• [Passage for review]
# New Chipper



## ASD (Feb 7, 2006)

New Chipper :d


----------



## dshackle3 (Feb 8, 2006)

nice chipper, how much does it wiegh?


----------



## vharrison2 (Feb 8, 2006)

Sweet, the tracks make it extra special.


----------



## ASD (Feb 8, 2006)

dshackle3 said:


> nice chipper, how much does it wiegh?



about 15k


----------



## ASD (Feb 8, 2006)

vharrison2 said:


> Sweet, the tracks make it extra special.



this is our second one on tracks! they are the cats meow for working on land clearing jobs (as long as you can broadcast your chips) this chipper will climb at about 45* and will drive in sand and mud with on problem!


----------



## bottlefed89 (Feb 8, 2006)

Remote Control??


----------



## treeman82 (Feb 8, 2006)

How much HP?


----------



## ASD (Feb 8, 2006)

bottlefed89 said:


> Remote Control??



yes


----------



## ASD (Feb 8, 2006)

treeman82 said:


> How much HP?



205hp JD you can get 250hp if you get stell tracks


----------



## Newfie (Feb 8, 2006)

ASD said:


> this is our second one on tracks! they are the cats meow for working on land clearing jobs (as long as you can broadcast your chips) this chipper will climb at about 45* and will drive in sand and mud with on problem!



I was going to ask about the traction. Those little tracks look like they wouldn't work worth a [email protected] , but I guess that's not the case.

18" capacity?


----------



## ASD (Feb 8, 2006)

Newfie said:


> I was going to ask about the traction. Those little tracks look like they wouldn't work worth a [email protected] , but I guess that's not the case.
> 
> 18" capacity?



the in feed is 20.5 w x 24h

the under carriage is from a 307 Caterpillar excavator .

it climbs as well as are T300 bobcat!!


----------



## bottlefed89 (Feb 8, 2006)

That thing is sweet.. Can I borrow it??


----------



## ASD (Feb 8, 2006)

bottlefed89 said:


> That thing is sweet.. Can I borrow it??



u bet S&C tree service will work as a sub or you can bid a job and we will do the work and you can take the credit


----------



## jazak (Feb 18, 2006)

how much did it cost


----------



## ASD (Feb 18, 2006)

jazak said:


> how much did it cost



about 95k :jawdrop: 

but we can do jobs with it that most tree co. can't even bid on !!


----------



## jazak (Feb 18, 2006)

what do you pull it with and how much does it weigh.


----------



## ASD (Feb 19, 2006)

jazak said:


> what do you pull it with and how much does it weigh.



it weighs about 15K and we move it on a trail max tilt Deck with one of are 

T300 bobcats . the tow rig is a int. 4300 hook lift with a T300 on the back


----------



## RichGSkyline (Mar 1, 2006)

hey you mentioned your 4300 hook-lift. how long have you had it and what's it like. i've been looking into roll-offs vs hooks. i'd like to mount an aluminum chipbody on one.


----------



## jazak (Mar 1, 2006)

I don't have a roll-off or hook lift but a guy sent me out some info on one from Load-All in Vineland,NJ. His hook-lifts can perform just like a dump truck (dump not just slide off) but you can change the body as you please. His phone number is 856-896-9600 you can also see some pics @ www.loadallequipment.com


----------



## jeffrockhall (Mar 12, 2006)

• [Task instructions] Return the part of the chipper thread starting with "it weighs about" and going on through "chipbody on one.", copied word for word. Nothing in the listing is needed.

• [Dataset section]

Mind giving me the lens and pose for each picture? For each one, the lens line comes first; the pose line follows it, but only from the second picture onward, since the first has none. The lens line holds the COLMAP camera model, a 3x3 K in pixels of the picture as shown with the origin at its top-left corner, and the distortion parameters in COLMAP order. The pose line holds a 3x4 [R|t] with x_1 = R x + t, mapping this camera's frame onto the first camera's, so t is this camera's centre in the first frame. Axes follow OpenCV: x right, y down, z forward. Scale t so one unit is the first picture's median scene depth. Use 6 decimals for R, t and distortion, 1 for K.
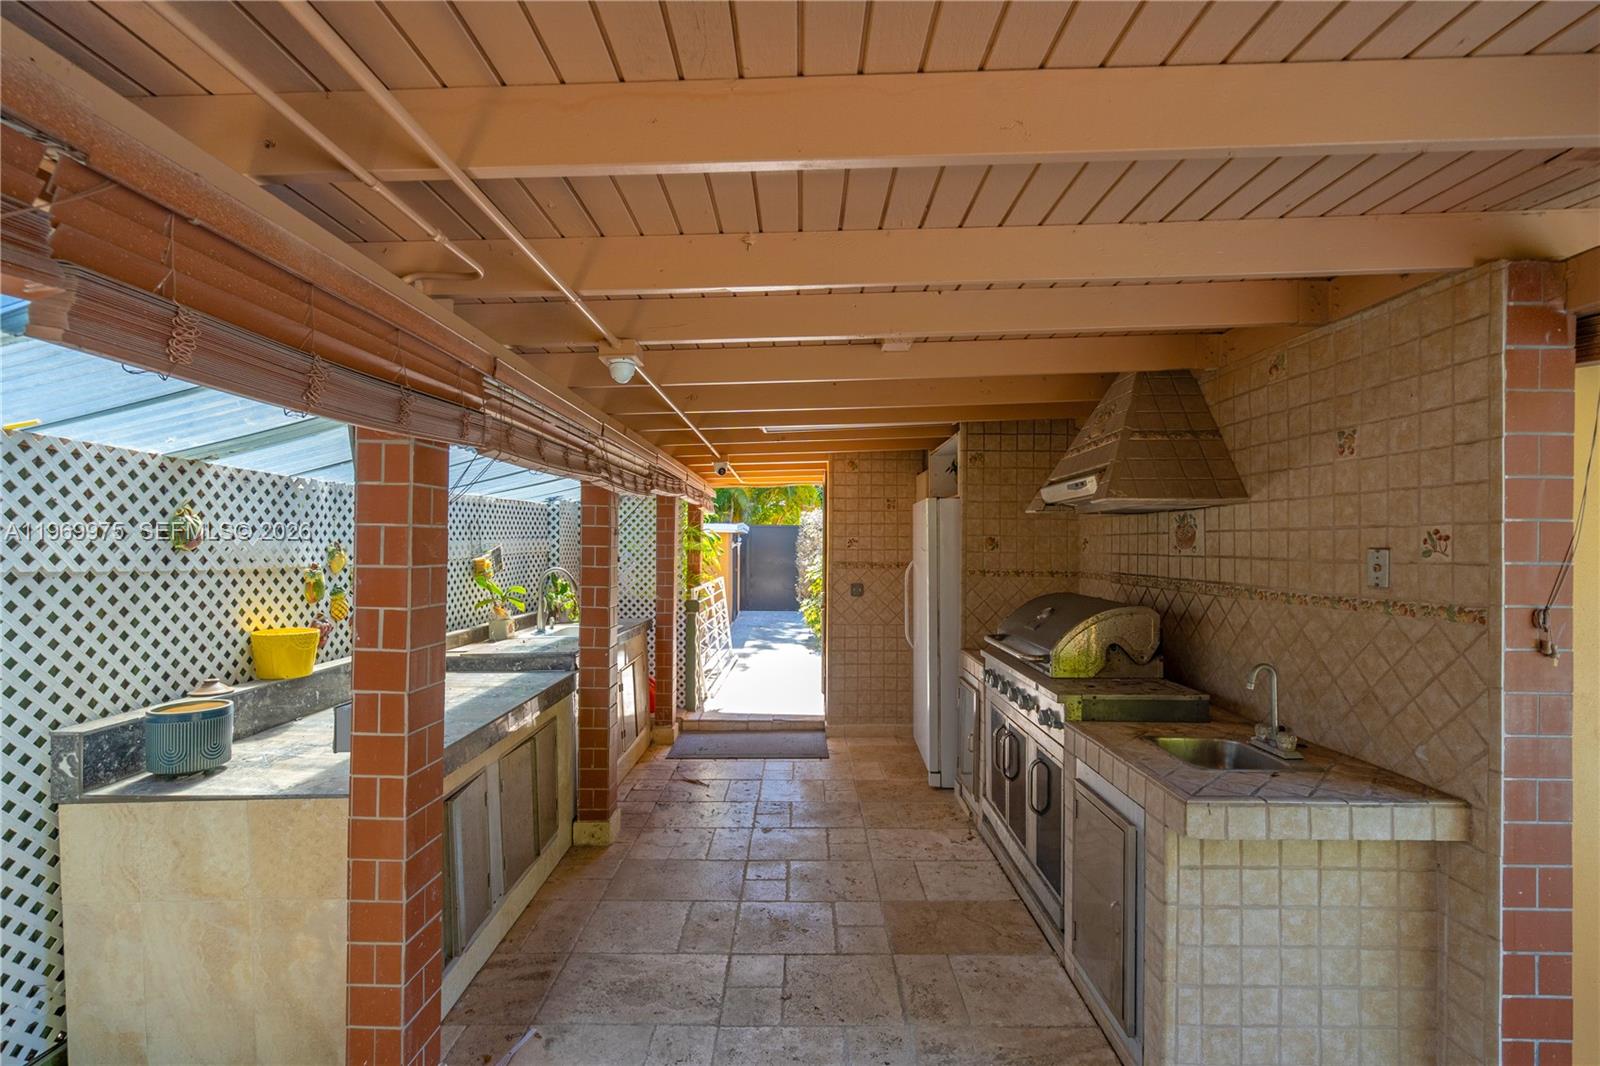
lens RADIAL K [[730.6, 0, 800.0], [0, 730.6, 533.0], [0, 0, 1]] dist [-0.004302, -0.000754]
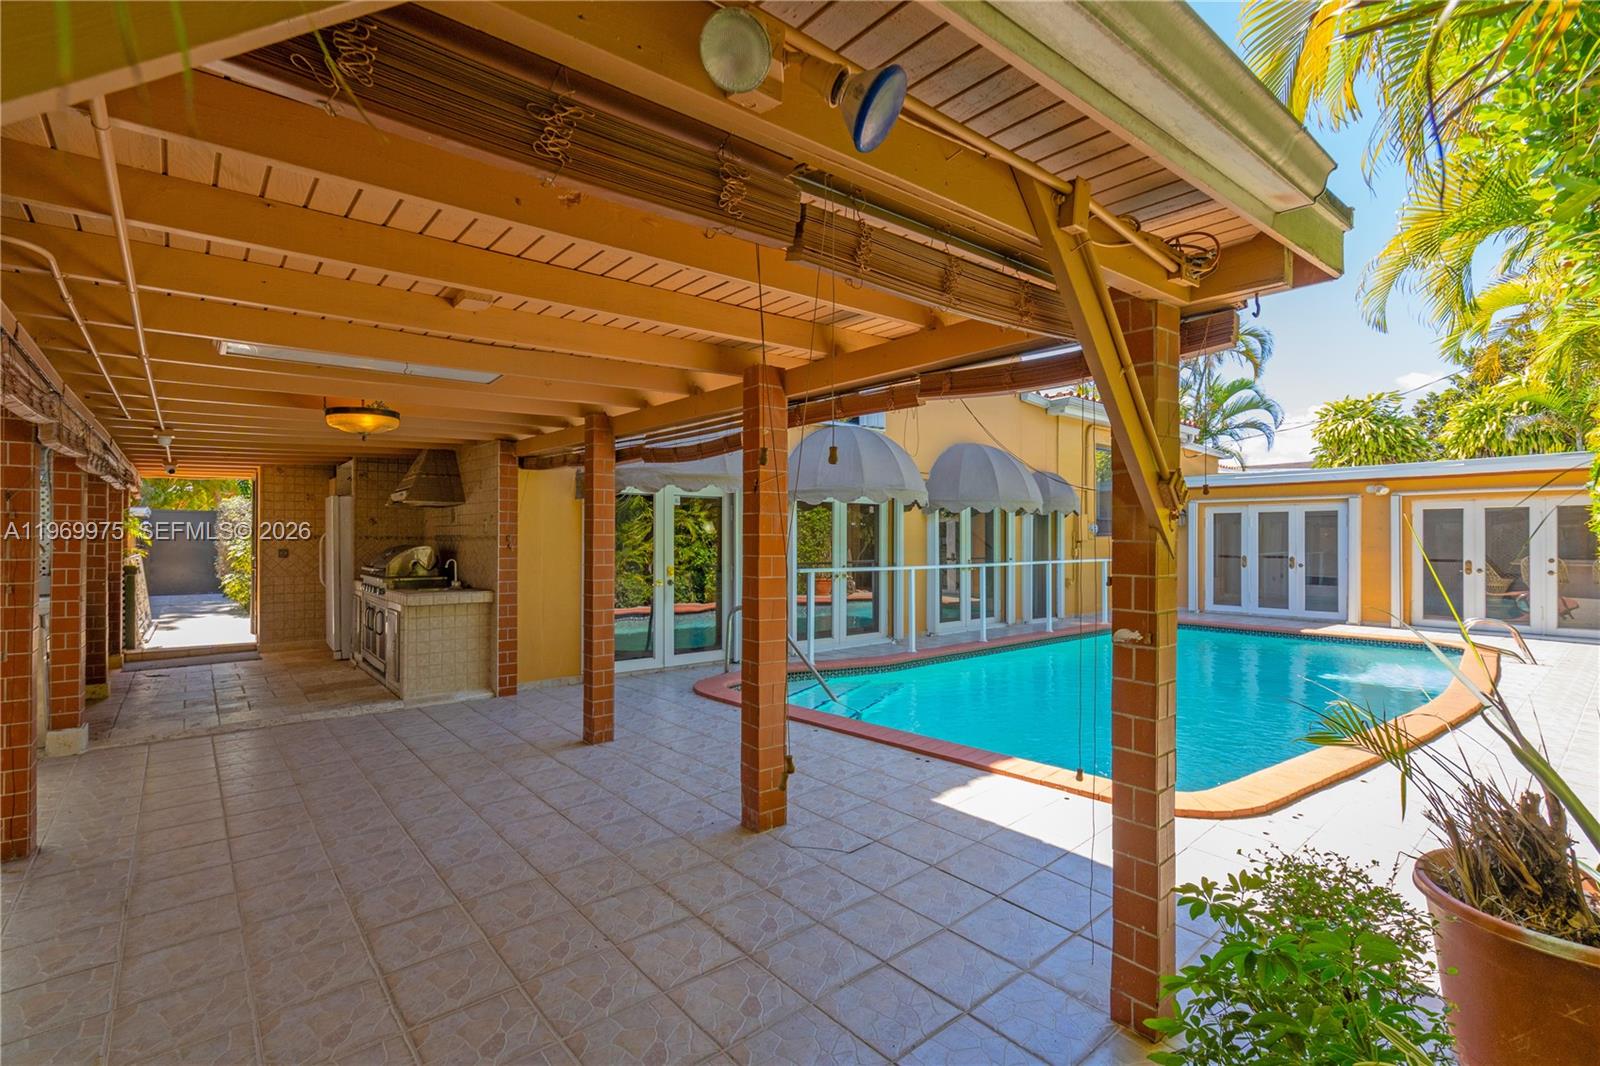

• [Exercise result]
it weighs about 15K and we move it on a trail max tilt Deck with one of are 

T300 bobcats . the tow rig is a int. 4300 hook lift with a T300 on the back


----------



## RichGSkyline (Mar 1, 2006)

hey you mentioned your 4300 hook-lift. how long have you had it and what's it like. i've been looking into roll-offs vs hooks. i'd like to mount an aluminum chipbody on one.